Which I know in theory. Yet so often I stop right there – how can I please God? This time, he told me that he’s already made me good enough. He gave Jesus to stand in my place, so that when God looks at me, he sees me through the lens of Jesus. Perfectly holy, set apart, redeemed, made whole, and precious in his sight. Though he is my judge and the one I am accountable to, he’s already given me freedom and total acceptance.
In that moment, he said, “You don’t have to worry about being good enough. You already are. Be free.”
He is saying the same thing to you. He has made you accepted and worthy of love. You can be free from what “that person” thinks of you, and free to simply love without fear. They are not your judge, or your creator, or more full of truth than your Heavenly Father. Choose which voice to listen to, and embrace it!

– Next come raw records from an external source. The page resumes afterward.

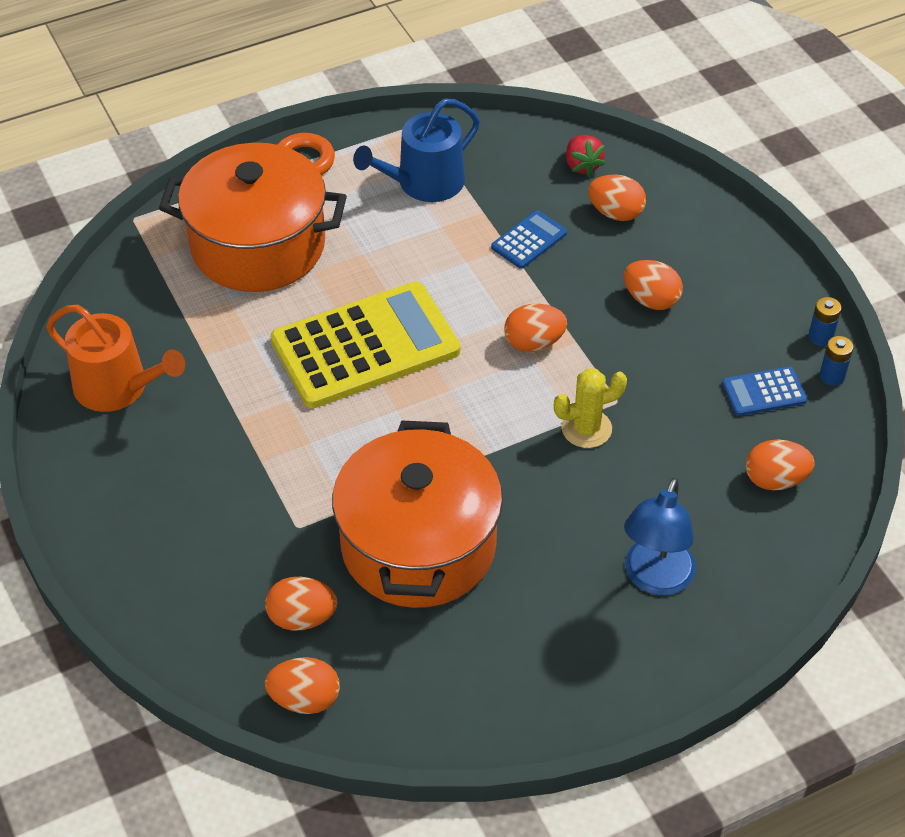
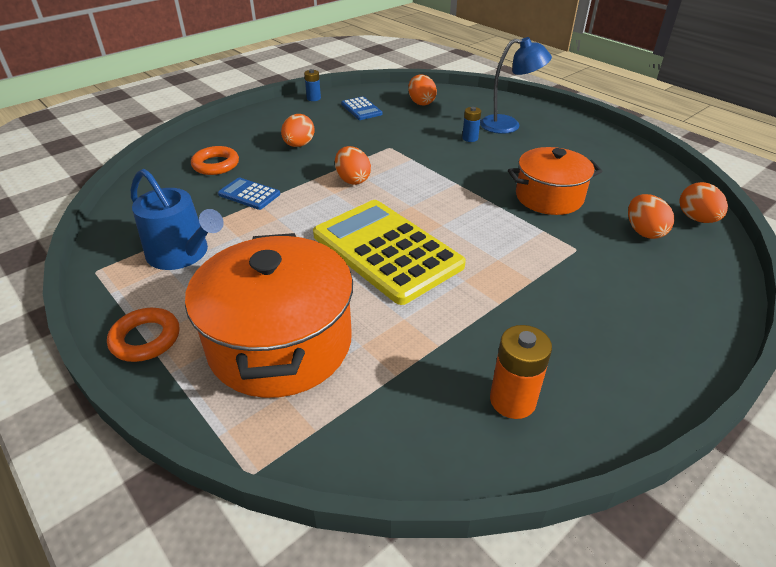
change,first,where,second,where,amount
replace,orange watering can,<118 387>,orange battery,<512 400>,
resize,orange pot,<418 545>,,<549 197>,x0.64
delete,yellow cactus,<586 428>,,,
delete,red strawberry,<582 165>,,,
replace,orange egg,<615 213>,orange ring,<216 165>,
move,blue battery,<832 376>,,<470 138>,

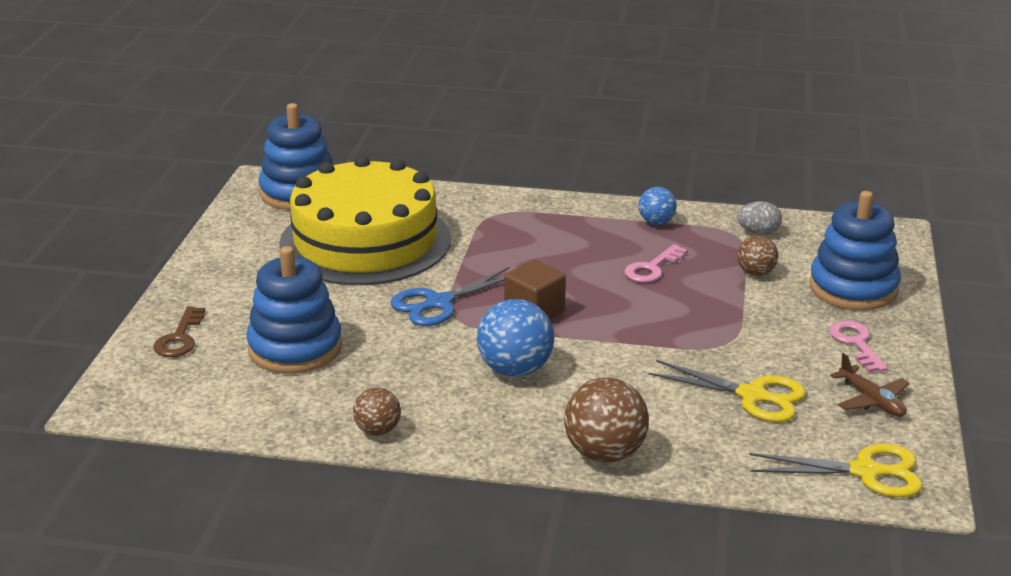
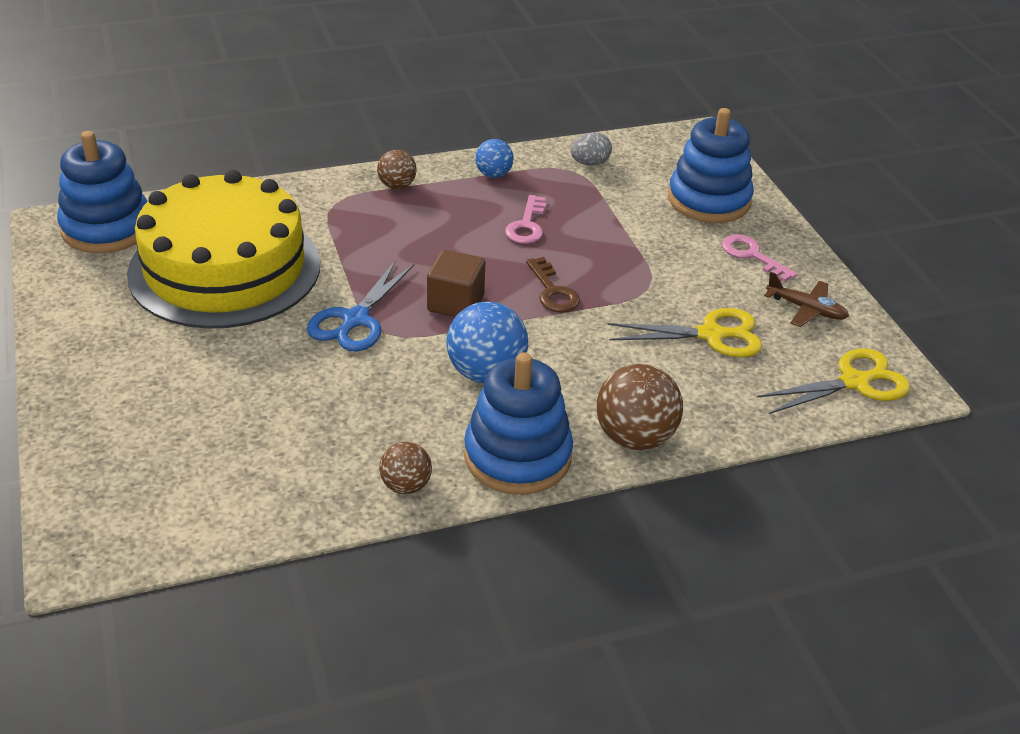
change,first,where,second,where,amount
move,brown key,<180 338>,,<553 291>,
move,blue stacking toy,<295 348>,,<517 456>,
move,brown ball,<755 273>,,<397 186>,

And by all means, workout hard to improve those areas that bother you. Do a half marathon, Spartan race, triathlon, or join a local master’s swim team to challenge yourself. Keep going to your favorite spin classes that burns tons of calories and sculpts your legs. But don’t let those be the things that tell you you’re good enough, don’t endlessly strive for the “perfect body” because it doesn’t exist.
Practical Tips for Seeing Your Self-Worth
Ok, now what? The concept of receiving God’s love can often be mystical and hard to get from our brains to our hearts. Here are some tangible steps to take to help you on this journey, which have helped me overcome most of this issue in my life.

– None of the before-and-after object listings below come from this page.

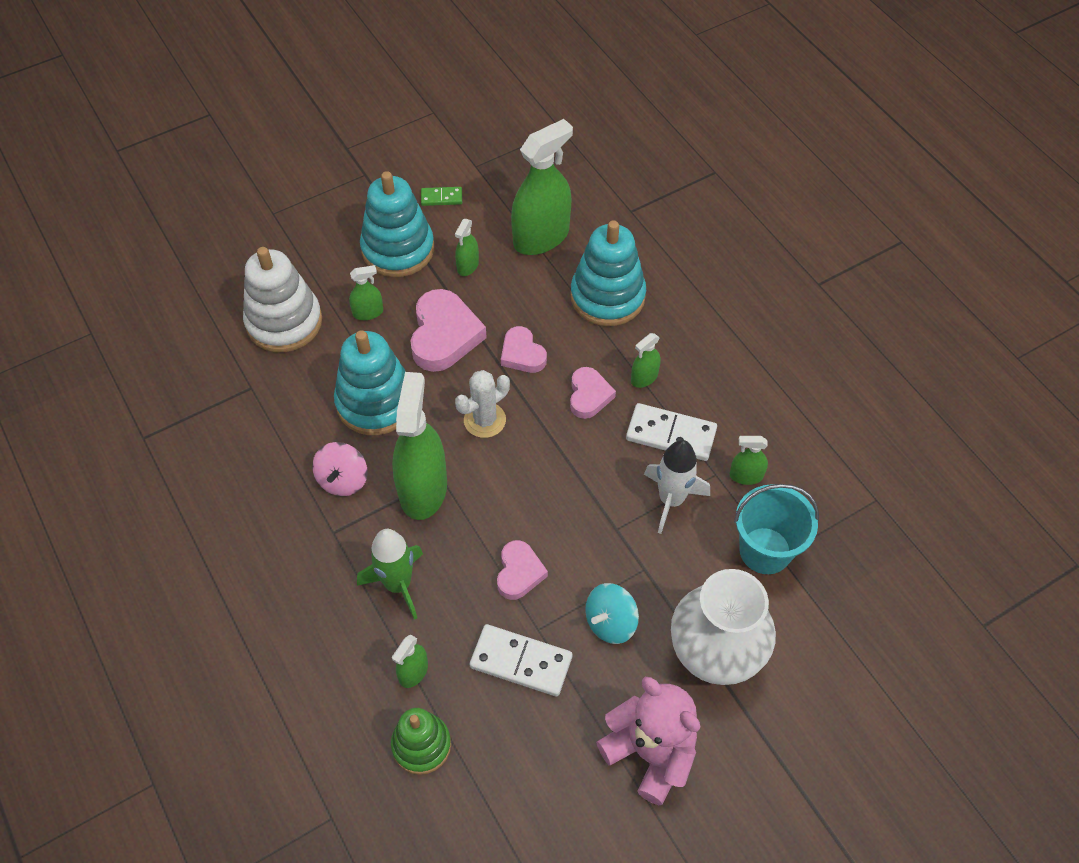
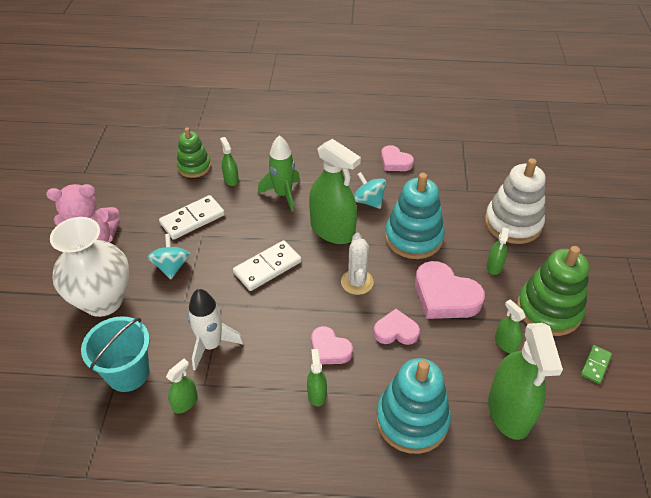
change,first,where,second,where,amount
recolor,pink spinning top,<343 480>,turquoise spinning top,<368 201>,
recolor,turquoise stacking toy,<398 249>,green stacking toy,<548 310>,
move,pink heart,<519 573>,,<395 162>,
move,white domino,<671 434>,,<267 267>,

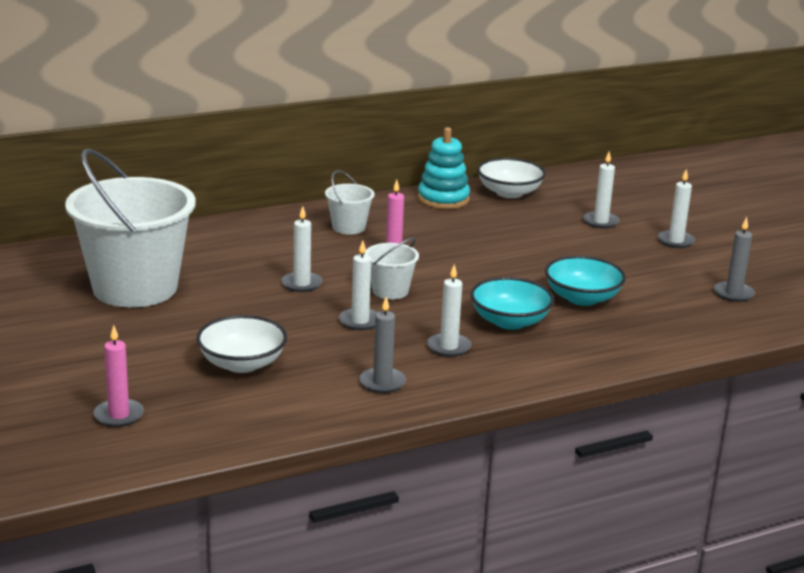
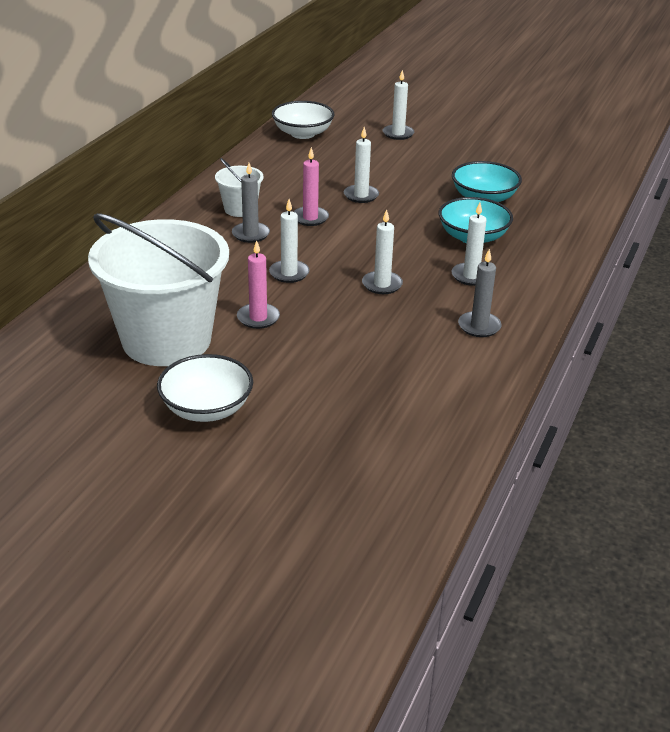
change,first,where,second,where,amount
move,pink candle,<119 415>,,<258 318>,
move,white bowl,<242 364>,,<206 408>,
delete,white bucket,<390 291>,,,
delete,turquoise stacking toy,<443 199>,,,
move,white candle,<675 241>,,<361 195>,
move,grey candle,<733 294>,,<250 234>,

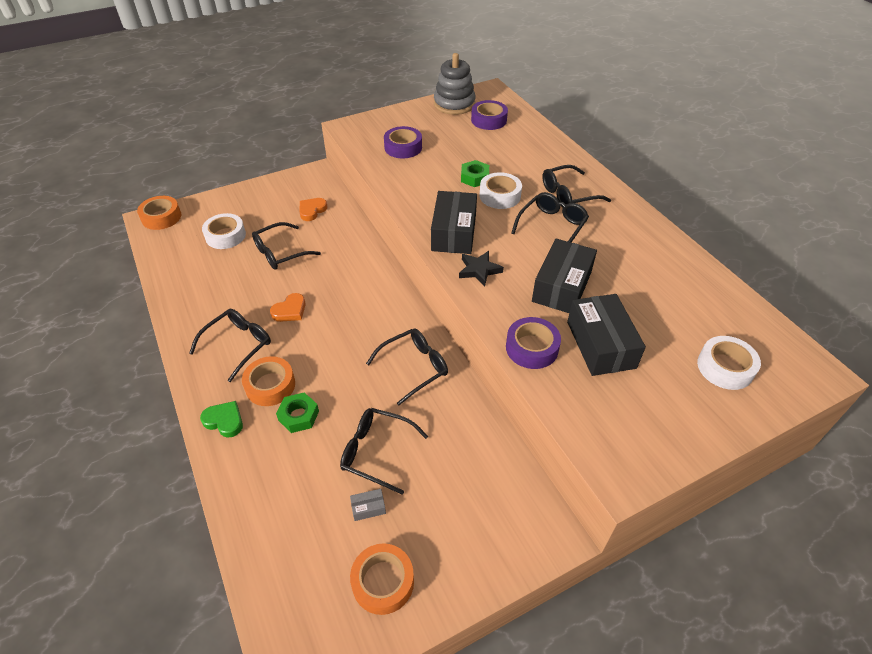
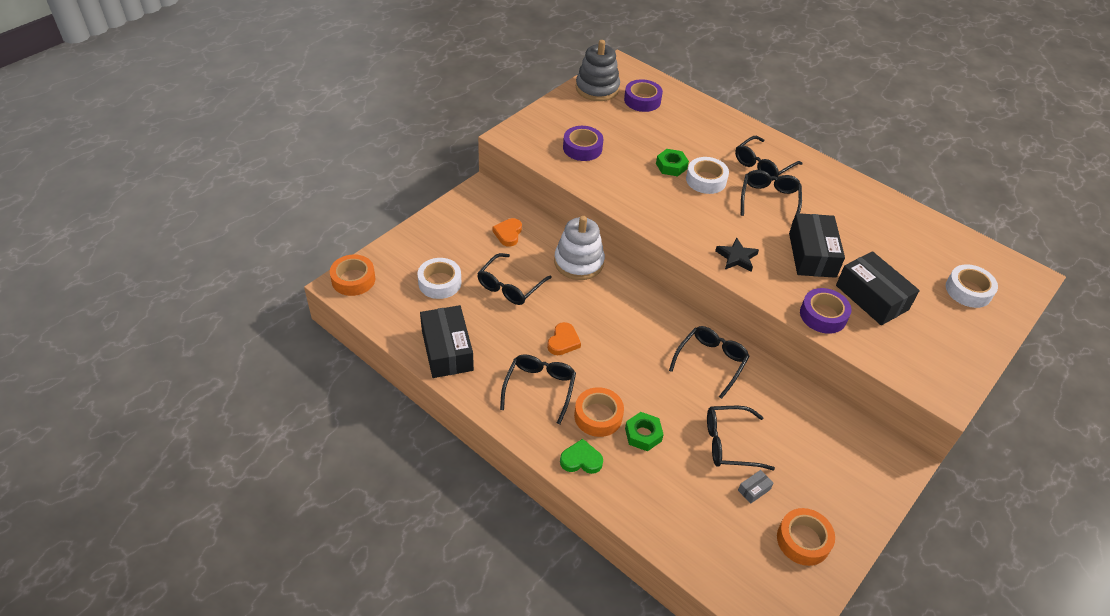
change,first,where,second,where,amount
move,black box,<454 233>,,<447 350>,
insert,,,white stacking toy,<578 262>,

- Renew Your Mind. Try going through the 21 Day Detox by Caroline Leaf (not a sponsored link, just something I really like!) I’ve used it for this exact issue and it brought more freedom and healing than anything else I’ve tried. It’s a daily 7-minute practice that is essentially like counseling, helping you to see WHY you believe you’re not good enough and to get rid of those toxic thoughts and replace them with truth and freedom.
- Pray Before You Workout. Give your workouts to God, and ask him to help you see if and when you are using your workout as some sort of self-flogging or a way to prove yourself. Ask him to show you the way he sees you, and to help you see how strong and amazing you are. Be mindful as you train, aware of what you can do and how far you’ve come. Are you running a mile further than you used to? Do you see how much weight you’re lifting?! How amazing is your body that it can do all of the things you’re asking it to do?!
- Try Something New – and don’t compare yourself. Go to a yoga class or spin class; spend your whole workout in the weight section (or “man land”, as I call it) or on a hike with friends – something that maybe scares you a bit. When you hear those thoughts of intimidation, not being as good as someone else, afraid someone is looking at you and judging, tell them to shut up. Tell those lies to go away, and go back to #3 – notice what you’re doing and remind yourself that you are strong and courageous for taking a chance. And remember that pretty much everyone else is also consumed with what others are thinking – not paying attention to what you’re doing.
- Acknowledge Your Accomplishments. After your hike, or new workout, or anything really, reflect on what you did. Recognizing your accomplishments helps to build confidence and show you where your unique strengths lie.
- Spend Time with God. Like real time, not 5 minutes (although sometimes that’s enough for serious break through). Listen to worship songs about his love and ask him to speak to you. Read about his choosing you in his Word. Pray and ask him to speak, then journal any positive thoughts that come to mind. If they’re negative, they’re not from Him, so acknowledge them and tell them to go, then get back to letting him tell you how valuable you are to him.